Are there specific events making you feel it has been neutered?

vladms

I wonder if not having such state database is not causing today more issues than it defends from.

In the 80s I would get it, the state was the only one able to build such a database and people were afraid of what it would do secretly with it. Nowadays, "everybody" has a database with millions of people (ex: facebook, linkedin, x, tax offices, etc.) and discriminatory actions are done based on whims/stupidity rather than on actual good data.

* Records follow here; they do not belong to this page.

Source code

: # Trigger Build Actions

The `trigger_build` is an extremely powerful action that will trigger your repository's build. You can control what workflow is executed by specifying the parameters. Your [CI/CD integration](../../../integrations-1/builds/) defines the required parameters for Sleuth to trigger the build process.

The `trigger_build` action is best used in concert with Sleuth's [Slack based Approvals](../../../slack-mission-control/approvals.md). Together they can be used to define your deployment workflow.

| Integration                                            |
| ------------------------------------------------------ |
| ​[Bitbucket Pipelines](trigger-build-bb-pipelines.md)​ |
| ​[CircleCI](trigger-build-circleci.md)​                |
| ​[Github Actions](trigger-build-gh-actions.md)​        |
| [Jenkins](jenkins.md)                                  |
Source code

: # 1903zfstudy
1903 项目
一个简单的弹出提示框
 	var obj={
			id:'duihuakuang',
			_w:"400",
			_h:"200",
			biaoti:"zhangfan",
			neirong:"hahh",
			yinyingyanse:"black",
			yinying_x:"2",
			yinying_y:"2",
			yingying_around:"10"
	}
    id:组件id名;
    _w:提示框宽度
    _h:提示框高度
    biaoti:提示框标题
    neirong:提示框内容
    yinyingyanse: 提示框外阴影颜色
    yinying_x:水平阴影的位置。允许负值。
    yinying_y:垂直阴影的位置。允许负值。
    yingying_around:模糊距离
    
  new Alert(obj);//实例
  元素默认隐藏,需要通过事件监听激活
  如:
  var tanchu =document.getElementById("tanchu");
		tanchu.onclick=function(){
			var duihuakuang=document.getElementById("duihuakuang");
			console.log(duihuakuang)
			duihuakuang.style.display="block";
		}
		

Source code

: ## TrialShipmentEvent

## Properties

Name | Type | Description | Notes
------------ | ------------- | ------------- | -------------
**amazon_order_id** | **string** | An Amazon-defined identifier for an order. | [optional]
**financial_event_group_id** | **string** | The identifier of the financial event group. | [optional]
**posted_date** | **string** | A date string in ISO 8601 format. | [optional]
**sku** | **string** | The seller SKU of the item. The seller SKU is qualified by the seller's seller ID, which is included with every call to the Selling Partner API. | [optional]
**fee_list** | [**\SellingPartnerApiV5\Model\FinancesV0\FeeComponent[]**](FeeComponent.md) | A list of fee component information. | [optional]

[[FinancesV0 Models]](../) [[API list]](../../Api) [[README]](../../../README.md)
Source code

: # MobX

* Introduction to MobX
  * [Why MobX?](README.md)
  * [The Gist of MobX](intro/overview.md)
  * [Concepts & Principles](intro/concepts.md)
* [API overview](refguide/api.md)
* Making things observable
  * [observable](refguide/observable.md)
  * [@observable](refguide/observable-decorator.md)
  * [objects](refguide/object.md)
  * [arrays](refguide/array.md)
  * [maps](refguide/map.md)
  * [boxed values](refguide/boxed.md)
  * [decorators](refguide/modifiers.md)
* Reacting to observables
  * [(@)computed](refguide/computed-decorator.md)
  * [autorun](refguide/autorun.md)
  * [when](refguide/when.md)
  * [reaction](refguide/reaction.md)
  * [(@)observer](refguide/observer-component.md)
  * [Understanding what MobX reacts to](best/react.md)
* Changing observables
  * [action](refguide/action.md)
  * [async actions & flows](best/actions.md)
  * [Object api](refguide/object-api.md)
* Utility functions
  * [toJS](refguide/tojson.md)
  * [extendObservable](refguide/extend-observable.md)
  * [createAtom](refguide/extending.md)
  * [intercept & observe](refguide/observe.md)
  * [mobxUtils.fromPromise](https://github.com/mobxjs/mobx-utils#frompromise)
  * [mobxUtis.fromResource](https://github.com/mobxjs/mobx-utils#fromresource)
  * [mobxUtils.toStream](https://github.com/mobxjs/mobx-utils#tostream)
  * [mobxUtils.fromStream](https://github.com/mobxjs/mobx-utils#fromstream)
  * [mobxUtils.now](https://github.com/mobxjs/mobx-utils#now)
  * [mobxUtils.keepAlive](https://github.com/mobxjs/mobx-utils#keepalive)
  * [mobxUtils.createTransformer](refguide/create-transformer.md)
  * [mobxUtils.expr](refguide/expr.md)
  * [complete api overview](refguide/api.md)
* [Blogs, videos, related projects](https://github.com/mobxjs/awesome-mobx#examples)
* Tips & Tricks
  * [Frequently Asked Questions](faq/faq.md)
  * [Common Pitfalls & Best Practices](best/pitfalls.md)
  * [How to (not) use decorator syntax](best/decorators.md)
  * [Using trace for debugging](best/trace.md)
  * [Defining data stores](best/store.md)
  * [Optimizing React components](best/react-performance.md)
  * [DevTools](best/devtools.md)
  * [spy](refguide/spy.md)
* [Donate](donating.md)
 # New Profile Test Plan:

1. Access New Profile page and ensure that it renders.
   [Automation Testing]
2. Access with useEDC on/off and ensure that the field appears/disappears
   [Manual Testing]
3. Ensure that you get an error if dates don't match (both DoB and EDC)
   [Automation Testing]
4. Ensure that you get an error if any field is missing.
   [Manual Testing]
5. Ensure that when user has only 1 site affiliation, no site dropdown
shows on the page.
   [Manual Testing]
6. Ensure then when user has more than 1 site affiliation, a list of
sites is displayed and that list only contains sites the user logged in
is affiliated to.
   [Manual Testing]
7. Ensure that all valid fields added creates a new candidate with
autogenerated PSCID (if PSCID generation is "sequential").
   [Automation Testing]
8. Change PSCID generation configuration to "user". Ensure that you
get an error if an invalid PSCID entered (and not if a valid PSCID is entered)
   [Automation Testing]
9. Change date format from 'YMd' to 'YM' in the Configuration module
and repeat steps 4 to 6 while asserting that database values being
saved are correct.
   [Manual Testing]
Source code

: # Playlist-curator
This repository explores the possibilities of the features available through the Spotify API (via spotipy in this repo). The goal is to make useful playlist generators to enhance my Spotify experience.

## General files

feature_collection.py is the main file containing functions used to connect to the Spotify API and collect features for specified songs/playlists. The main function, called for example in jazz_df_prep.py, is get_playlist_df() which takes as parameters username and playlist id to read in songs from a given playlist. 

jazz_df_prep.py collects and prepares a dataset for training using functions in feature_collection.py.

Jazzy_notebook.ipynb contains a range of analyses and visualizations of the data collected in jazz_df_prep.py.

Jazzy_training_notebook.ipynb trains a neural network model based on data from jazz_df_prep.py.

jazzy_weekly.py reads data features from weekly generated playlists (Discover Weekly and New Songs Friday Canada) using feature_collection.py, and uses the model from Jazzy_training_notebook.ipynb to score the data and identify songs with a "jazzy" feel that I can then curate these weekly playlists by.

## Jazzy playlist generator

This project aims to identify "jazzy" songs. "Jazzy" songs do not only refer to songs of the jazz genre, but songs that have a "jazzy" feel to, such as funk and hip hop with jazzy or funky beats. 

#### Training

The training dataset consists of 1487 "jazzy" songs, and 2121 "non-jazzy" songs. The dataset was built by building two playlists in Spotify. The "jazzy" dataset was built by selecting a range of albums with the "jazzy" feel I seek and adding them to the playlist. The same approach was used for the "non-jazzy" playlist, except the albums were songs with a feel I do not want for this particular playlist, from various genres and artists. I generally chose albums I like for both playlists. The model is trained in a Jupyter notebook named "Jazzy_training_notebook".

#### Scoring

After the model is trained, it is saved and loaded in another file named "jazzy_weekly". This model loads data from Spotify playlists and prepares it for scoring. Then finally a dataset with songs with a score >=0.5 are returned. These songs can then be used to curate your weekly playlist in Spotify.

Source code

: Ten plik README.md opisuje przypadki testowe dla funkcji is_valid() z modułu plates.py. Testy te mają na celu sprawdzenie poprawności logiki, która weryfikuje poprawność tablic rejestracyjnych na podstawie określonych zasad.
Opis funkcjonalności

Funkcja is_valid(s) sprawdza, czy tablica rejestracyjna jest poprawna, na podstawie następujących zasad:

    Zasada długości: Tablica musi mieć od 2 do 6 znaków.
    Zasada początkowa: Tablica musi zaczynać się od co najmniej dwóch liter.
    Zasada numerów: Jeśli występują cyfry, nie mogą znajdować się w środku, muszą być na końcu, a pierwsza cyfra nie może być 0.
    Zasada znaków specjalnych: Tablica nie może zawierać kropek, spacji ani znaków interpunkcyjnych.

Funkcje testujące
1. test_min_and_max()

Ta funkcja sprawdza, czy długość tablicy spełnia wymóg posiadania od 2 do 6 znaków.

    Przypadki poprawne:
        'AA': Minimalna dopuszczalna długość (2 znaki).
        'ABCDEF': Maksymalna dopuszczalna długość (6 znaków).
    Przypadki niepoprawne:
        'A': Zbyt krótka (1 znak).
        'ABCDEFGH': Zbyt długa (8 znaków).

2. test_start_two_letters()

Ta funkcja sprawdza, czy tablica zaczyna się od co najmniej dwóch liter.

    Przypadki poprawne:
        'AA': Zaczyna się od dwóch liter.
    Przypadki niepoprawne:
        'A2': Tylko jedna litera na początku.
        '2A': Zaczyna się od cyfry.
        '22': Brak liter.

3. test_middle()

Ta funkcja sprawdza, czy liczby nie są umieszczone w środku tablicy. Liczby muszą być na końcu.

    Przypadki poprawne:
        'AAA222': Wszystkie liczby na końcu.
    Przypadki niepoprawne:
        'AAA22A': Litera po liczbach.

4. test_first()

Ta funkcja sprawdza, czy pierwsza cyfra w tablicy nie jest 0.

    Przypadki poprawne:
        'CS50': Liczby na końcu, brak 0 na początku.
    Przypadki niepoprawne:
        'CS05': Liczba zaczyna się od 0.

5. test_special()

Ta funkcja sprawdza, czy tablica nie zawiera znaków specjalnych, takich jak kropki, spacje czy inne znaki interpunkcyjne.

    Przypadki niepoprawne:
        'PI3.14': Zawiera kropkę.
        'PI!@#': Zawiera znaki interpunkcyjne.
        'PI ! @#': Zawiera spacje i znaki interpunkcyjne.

People will do horrible stuff because they believe in it, not because they have good data.

makeitdouble

The CNIL is doing a ton of work to limit private databases and cross-checking as well.

It can be hard to believe from more business focused countries, but the agency setting precedents has had dissuasion effects, and most companies do end up caring about their data retention and management policies. I've been in enough meetings where UX proposal gets entirely reworked because of a simple link to the CNIL's guidelines.